#### About this exercise:
Whenever a line below holds the word "center", copy that line.

Recorded data
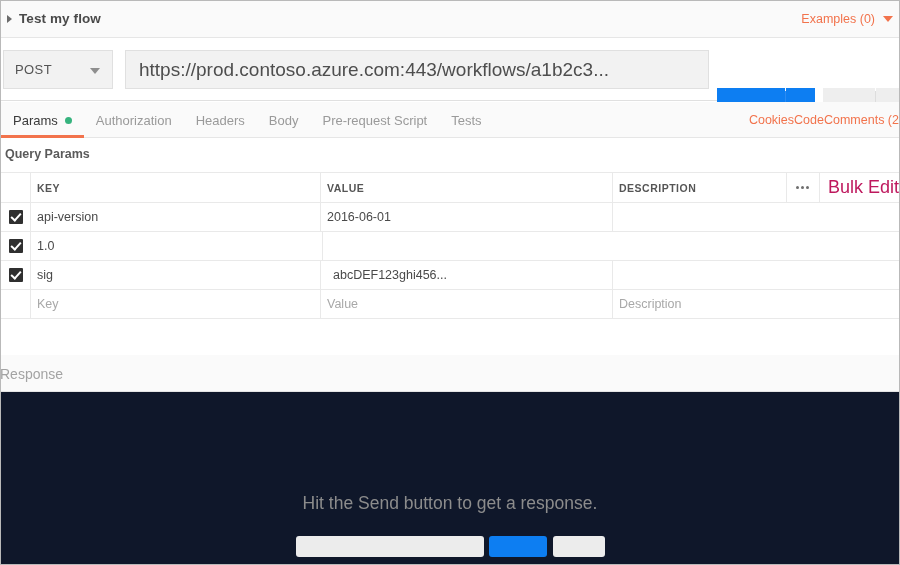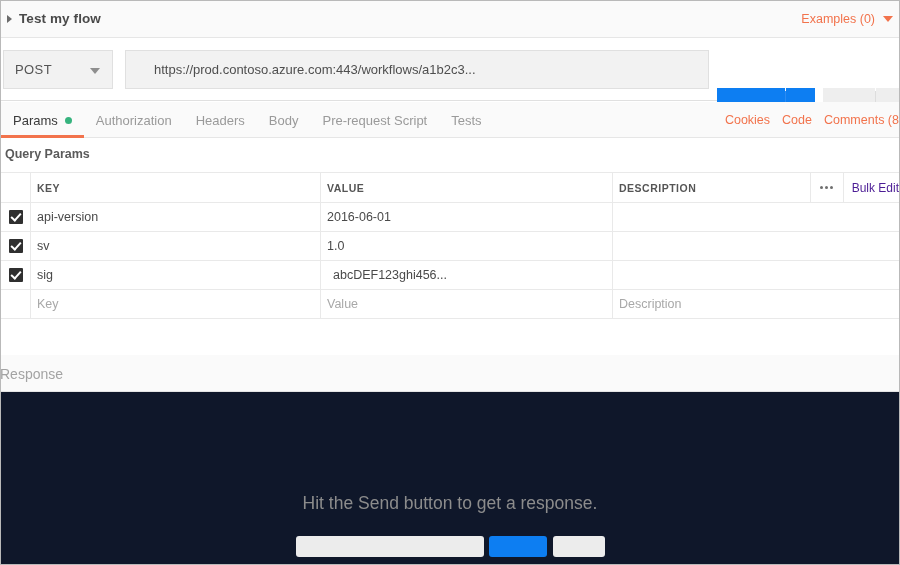--- a/index.html
+++ b/index.html
@@ -107,22 +107,22 @@
     left: 124px; top: 11px;
     width: 584px; height: 39px;
     background: #f2f2f2;
     border: 1px solid #e0e0e0;
     box-sizing: border-box;
     display: flex;
     align-items: center;
     cursor: text;
   }
   .url-text {
-    margin-left: 28px;
-    font-size: 13px;
+    margin-left: 13px;
+    font-size: 19px;
     color: #4e4e4e;
     white-space: nowrap;
     overflow: hidden;
   }
   .send-btn {
     position: absolute;
     left: 716px; top: 49px;
     width: 68px; height: 39px;
     background: #0d7ef2;
     color: #ffffff;
@@ -242,21 +242,21 @@
     position: absolute;
     right: 0; top: 0;
     height: 36px;
     display: flex;
     align-items: center;
   }
   .tabs-right span {
     font-size: 12.5px;
     color: #f2734c;
     cursor: pointer;
-    margin-left: 12px;
+    margin-left: 0;
     white-space: nowrap;
   }
 
   
   .qp-label {
     position: absolute;
     left: 0; top: 138px;
     width: 898px; height: 33px;
     background: #ffffff;
     box-sizing: border-box;
@@ -377,22 +377,22 @@
     box-sizing: border-box;
   }
   .dots-btn i {
     width: 3px; height: 3px;
     background: #6e6e6e;
     border-radius: 50%;
     display: inline-block;
     margin: 0 1px;
   }
   .bulk-edit {
-    font-size: 12px;
-    color: #4c1d95;
+    font-size: 18px;
+    color: #be185d;
     cursor: pointer;
     padding-left: 8px;
     white-space: nowrap;
   }
 
   
   .resp-header {
     position: absolute;
     left: 0; top: 354px;
     width: 898px; height: 37px;
@@ -486,21 +486,21 @@
       <div class="tab">
         <span>Pre-request Script</span>
       </div>
       <div class="tab">
         <span>Tests</span>
       </div>
     </div>
     <div class="tabs-right">
       <span>Cookies</span>
       <span>Code</span>
-      <span>Comments (8</span>
+      <span>Comments (2</span>
     </div>
   </div>
 
   <div class="qp-label">
     <span>Query Params</span>
   </div>
 
   <div class="ptable">
 
     <div class="prow head">
@@ -537,23 +537,20 @@
       <div class="cell-desc">
         <span class="celltext"></span>
       </div>
     </div>
 
 
     <div class="prow">
       <div class="cell-chk">
         <span class="chk"></span>
       </div>
-      <div class="cell-key">
-        <span class="celltext">sv</span>
-      </div>
       <div class="cell-val">
         <span class="celltext">1.0</span>
       </div>
       <div class="cell-desc">
         <span class="celltext"></span>
       </div>
     </div>
 
     <div class="prow">
       <div class="cell-chk">

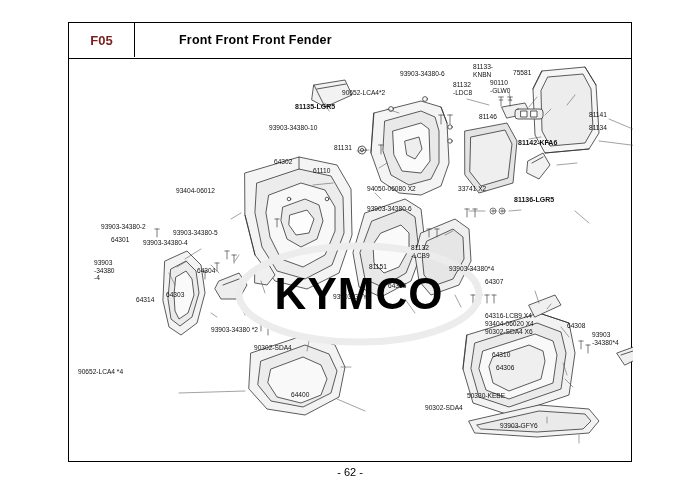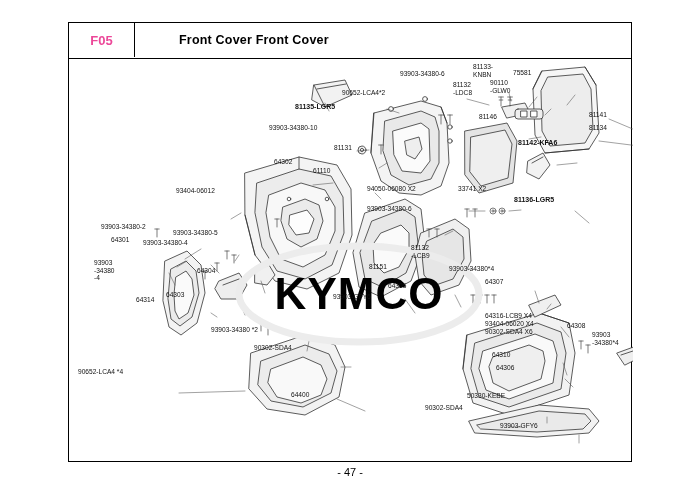--- a/index.html
+++ b/index.html
@@ -20,21 +20,21 @@
   #titlebar{
     position:absolute;left:0;top:0;width:100%;height:36px;
     border-bottom:1.5px solid #000;
     box-sizing:border-box;
   }
   #code-cell{
     position:absolute;left:0;top:0;width:66px;height:34px;
     border-right:1.5px solid #000;
     box-sizing:border-box;
     display:flex;align-items:center;justify-content:center;
-    font-size:13px;font-weight:bold;color:#ec4899;
+    font-size:13px;font-weight:bold;color:#7f1d1d;
   }
   #title-text{
     position:absolute;left:110px;top:0;height:34px;
     display:flex;align-items:center;
     font-size:12.5px;font-weight:bold;color:#000;
     letter-spacing:.2px;
   }
   #page-num{
     position:absolute;left:0;top:466px;width:700px;
     text-align:center;font-size:11px;color:#000;
@@ -59,21 +59,21 @@
     letter-spacing:1px;
   }
 </style>
 </head>
 <body>
 
 <div id="sheet">
 
   <div id="titlebar">
     <div id="code-cell">F05</div>
-    <div id="title-text">Front Cover  Front Cover</div>
+    <div id="title-text">Front Front  Front Fender</div>
   </div>
 
   <svg id="art" viewBox="0 0 564 440">
     <g fill="none" stroke="#333" stroke-width="0.8" stroke-linejoin="round" stroke-linecap="round">
 
       <g>
         <path d="M245 62 L276 57 L283 72 L256 84 L243 77 Z" fill="#f2f2f2"></path>
         <path d="M245 62 L256 84"></path>
         <path d="M248 66 L277 61"></path>
       </g>
@@ -396,13 +396,13 @@
       <div class="lbl" style="left: 423px; top: 328px;">64310</div>
       <div class="lbl" style="left: 427px; top: 341px;">64306</div>
       <div class="lbl" style="left: 9px; top: 345px;">90652-LCA4 *4</div>
       <div class="lbl" style="left: 222px; top: 368px;">64400</div>
       <div class="lbl" style="left: 398px; top: 369px;">50330-KEBE</div>
       <div class="lbl" style="left: 356px; top: 381px;">90302-SDA4</div>
       <div class="lbl" style="left: 431px; top: 399px;">93903-GFY6</div>
     </div>
 </div>
 
-<div id="page-num">- 47 -</div>
+<div id="page-num">- 62 -</div>
 
 </body></html>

#### Reply:
     align-items: center;
     align-items: center;
     display:flex;align-items:center;justify-content:center;
     display:flex;align-items:center;
     text-align:center;font-size:11px;color:#000;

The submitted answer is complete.